15 June 2022 Pennie 6 months

New mum Khyle had no idea what went into caring for a precious new life in a neonatal intensive care unit (NICU). 

Then it was her own little girl in the incubator. 

Pennie was born six weeks early at University Hospital Crosshouse so for mum, and dad Jamie, every moment was tough from the outset. 

The couple stay in Glasgow but were told the nearest free bed would be in the Ayrshire campus. That made a stressful scenario even more worrying to begin with — but soon the incredible maternity and neonatal teams at Crosshouse made them feel right at home. 

Khyle said: “Pennie was six weeks early. I was getting a section, and we were told that we’d have to go to Crosshouse. To be honest, it was the best thing for us. It was further from home and a horrible situation to be in with your baby but the team there made it amazing. 

“My husband was travelling back and forth between maternity and NICU. They did loads of great things we didn’t know anything about, like setting us up with the online portal.

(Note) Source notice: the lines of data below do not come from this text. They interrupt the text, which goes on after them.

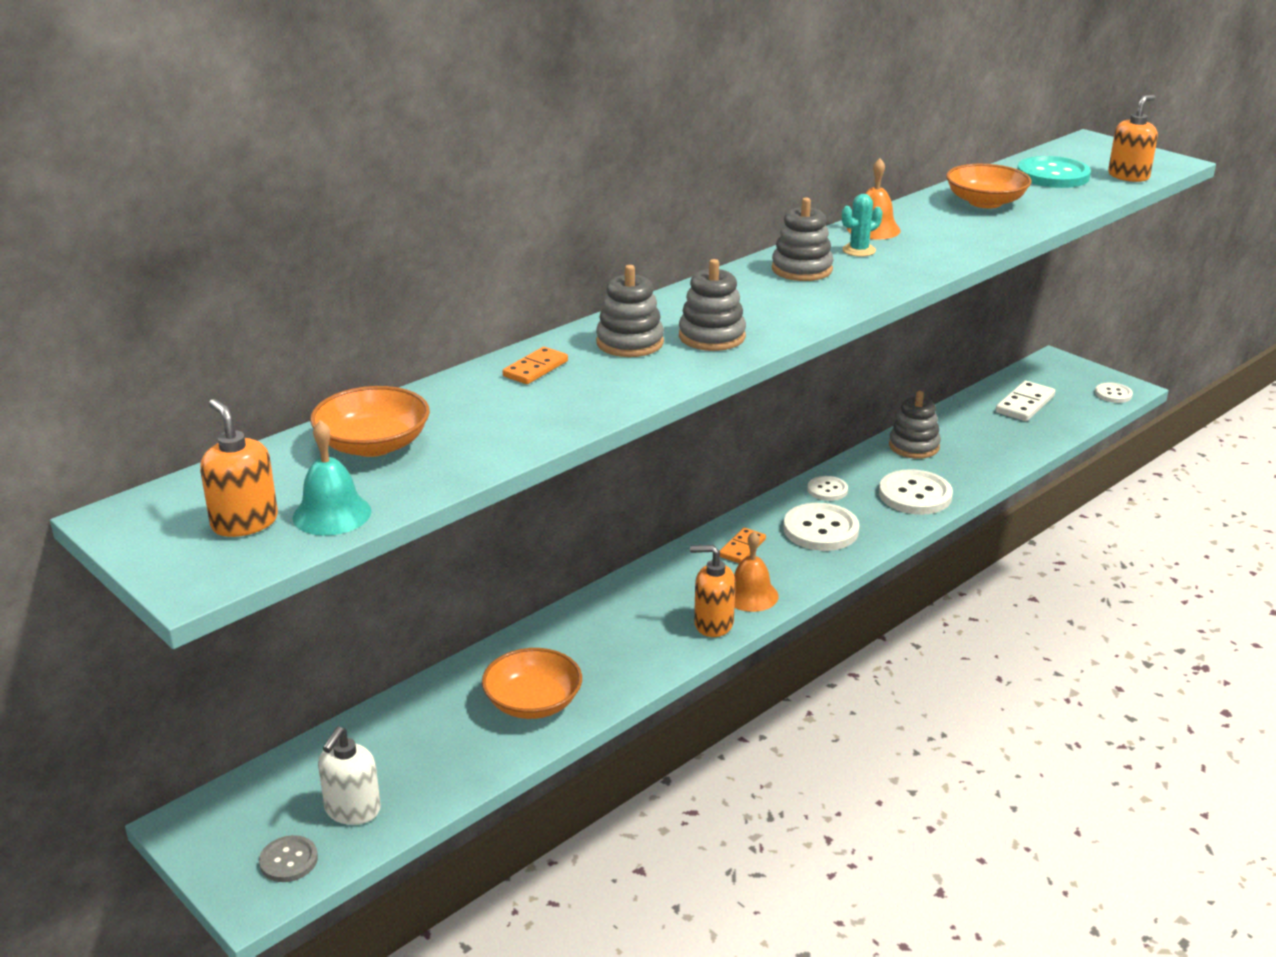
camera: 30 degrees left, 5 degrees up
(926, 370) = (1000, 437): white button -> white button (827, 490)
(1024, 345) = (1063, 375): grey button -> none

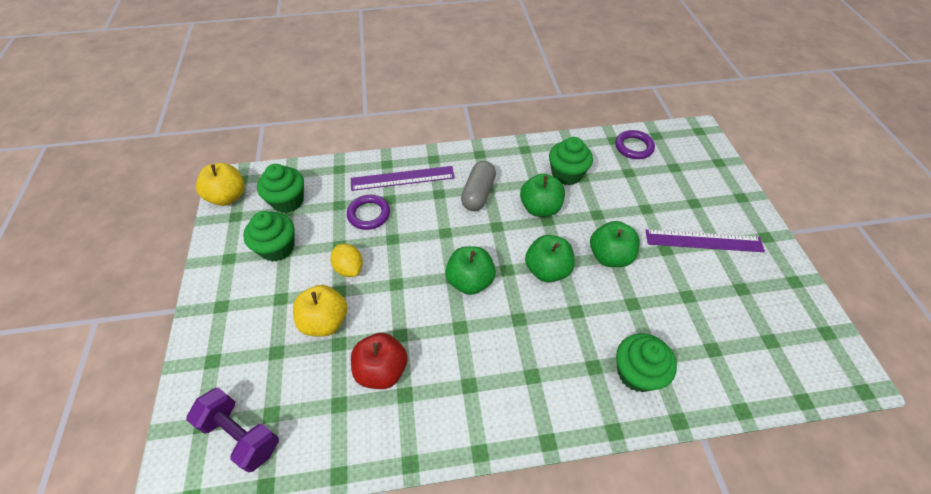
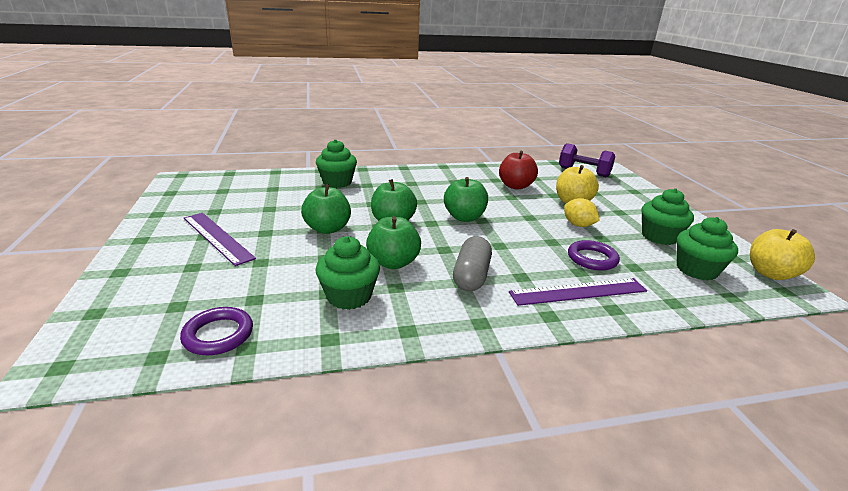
camera: 175 degrees right, 25 degrees down
(703, 240) = (217, 237): purple ruler -> purple ruler turned 45 degrees clockwise

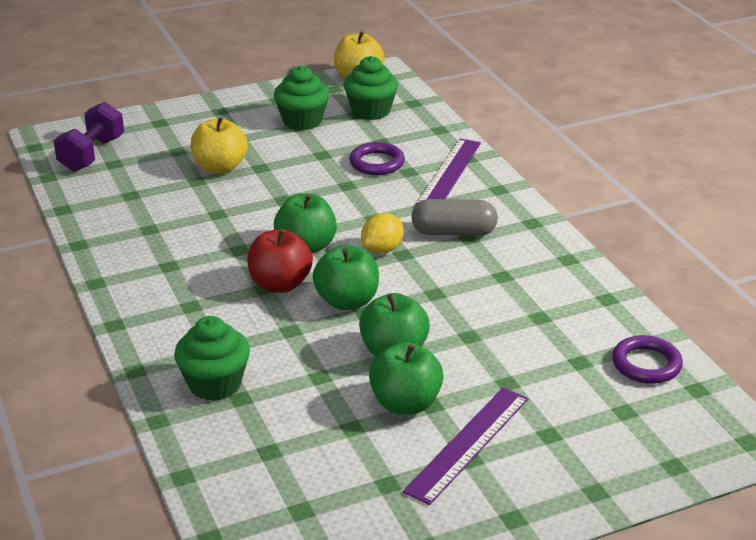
camera: 100 degrees left, 5 degrees up
(349, 296) = (537, 301): green cupcake -> none
(393, 263) = (454, 284): green apple -> green apple (405, 403)
(515, 186) = (173, 211): red apple -> red apple (280, 284)
(578, 225) = (293, 167): yellow lemon -> yellow lemon (382, 249)
(578, 291) = (448, 173): purple ruler -> purple ruler turned 45 degrees clockwise

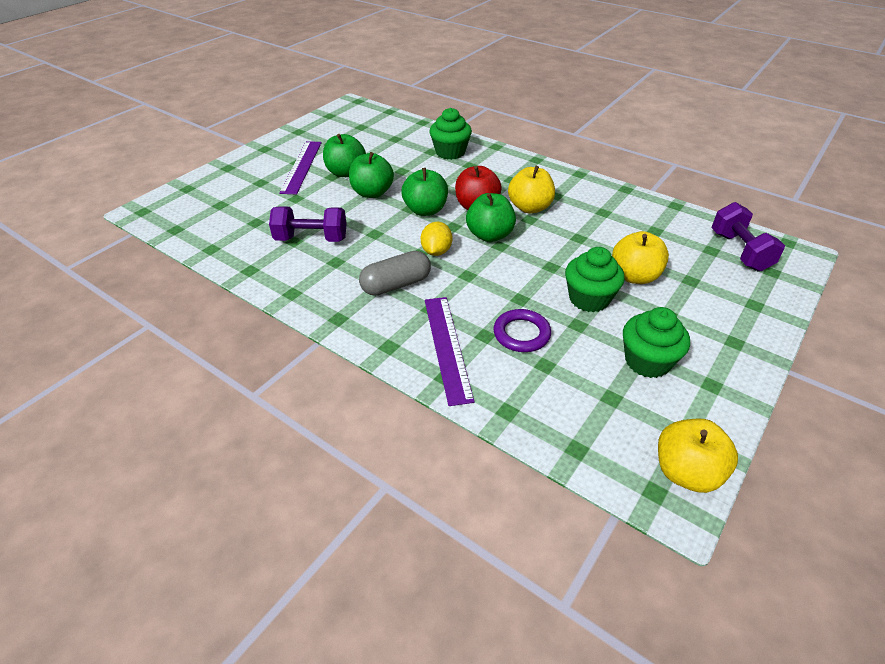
camera: 150 degrees right, 10 degrees up
(221, 261) = (529, 208): none -> yellow apple
(371, 111) = (604, 410): green cupcake -> green cupcake (589, 299)
(516, 312) = (311, 239): none -> purple dumbbell
(646, 364) = (211, 233): purple ring -> none

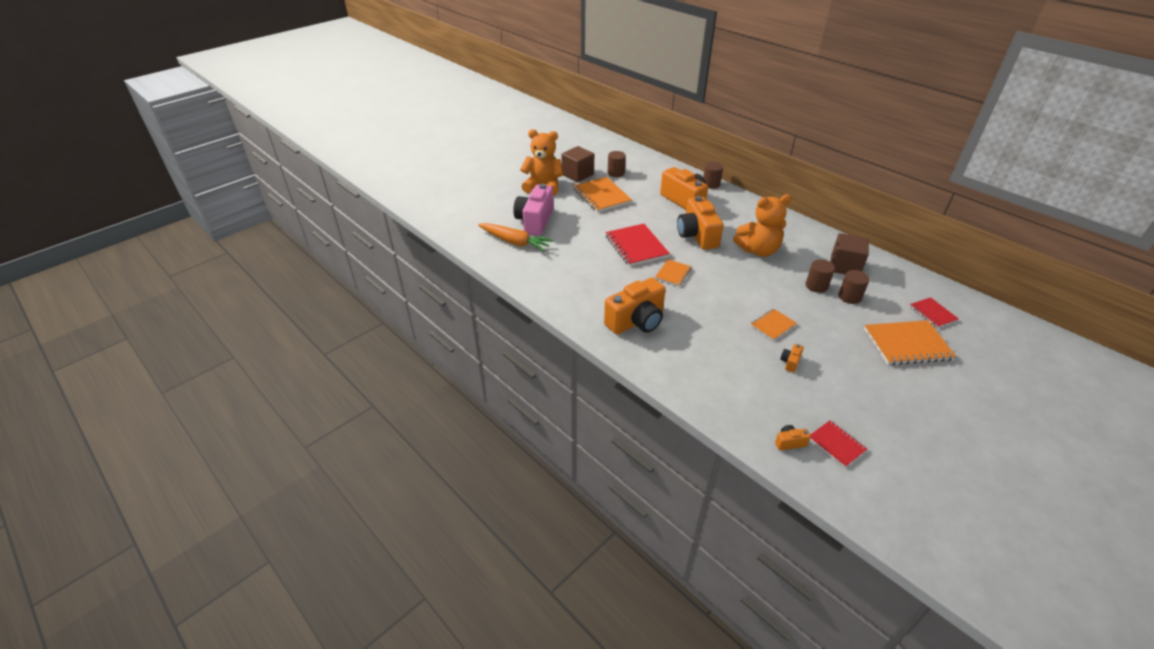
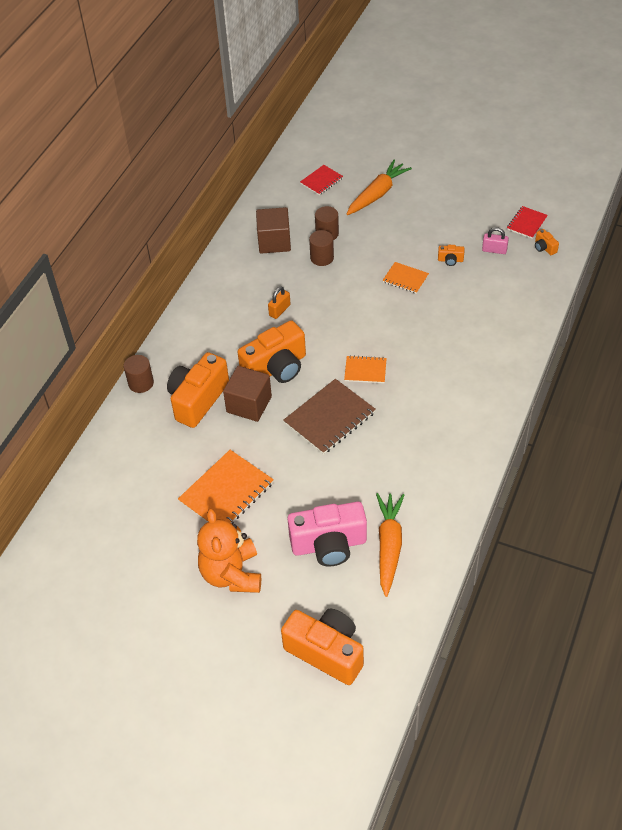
camera: 110 degrees left, 10 degrees up
(577, 174) = (176, 544): brown cube -> brown cube (249, 404)
(616, 173) = (151, 498): brown cylinder -> none
(636, 246) = (329, 418): red notebook -> brown notebook
(636, 321) = (464, 378): orange camera -> orange camera (326, 652)
(758, 250) = (279, 310): orange teddy bear -> orange padlock
(797, 400) = (494, 250): none -> pink padlock
(907, 344) = (377, 194): orange notebook -> orange carrot

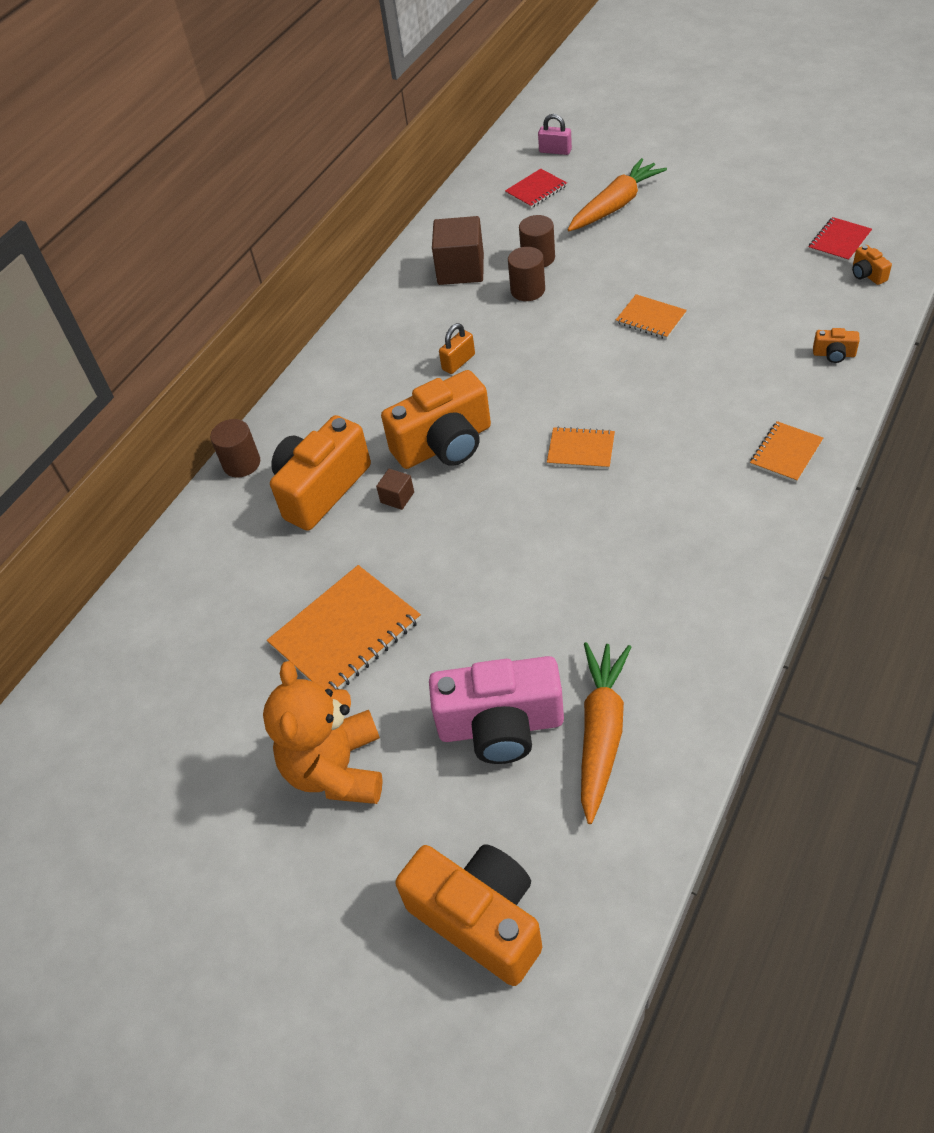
camera: 10 degrees right, 0 degrees up
(249, 404) = (397, 497): brown cube -> brown cube, size x0.48
(329, 418) = (519, 520): brown notebook -> none
(450, 260) = (720, 292): orange camera -> orange camera (834, 354)
(494, 250) = (788, 278): pink padlock -> pink padlock (555, 151)
(494, 371) = (786, 453): none -> orange notebook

They did it for my husband every night, several times a night even.” 

Pennie's Mum, Khyle

This service, and the attentive care from the Crosshouse team, ensured dad was always in touch with both Khyle and his precious daughter. 

“It was nerve-wracking when Pennie was in the incubator and doing basic things like changing her. I can’t stress enough how lovely and supportive everyone was, offering my husband and I help and a place to chat. 

“We had a six week check with a neonatal doctor, online because of Covid, just to check she was developing properly. She had no complications or anything like that. Then I had a follow-up with maternity, to see how I was doing and how my husband is doing.” 

Raising awareness 

Khyle has urged people to support Crosshouse Children’s Fund after her experience. 

“It’s so important to raise awareness of it. Before Pennie was in NICU, I had no idea the amount of time and money that goes into looking after a baby. 


“Letting people know what goes into that is so important. The amount of care and attention she got was unbelievable. 

“None of my friends had babies so they didn’t understand either. To raise money to make things easier for families is a great thing to do. I don’t think people understand what goes into caring for tiny babies.” 

Thankfully, Pennie is still doing great six months on, and Khyle has some advice for any worried mums of premature babies: 

“She is just over six months and is doing fabulous now. You would have never known she was early. 

“My advice is listen to the nurses, listen to the doctors – they know exactly what they’re doing. We were desperate to get Pennie home but the best thing for her was to be in there. 

“We thought Pennie was going to be out in a few days but it was two weeks. In the grand scheme of things, though, that’s absolutely nothing. 

“Don’t get hung up on the time they’re in, just think of the fact they are going to be better.” 

Baby Pennie

Highest compliment 

There’s one last admission from Khyle, perhaps her most telling endorsement of the expert care at Crosshouse. 

“The only thing I would add is that I live in Glasgow, but if I have another baby, we want to come out to Kilmarnock to have it and be in Crosshouse. It’s just such a special place. 

“I wouldn’t mind the travelling and dad wouldn’t mind either, and I’ve told all my friends that too.”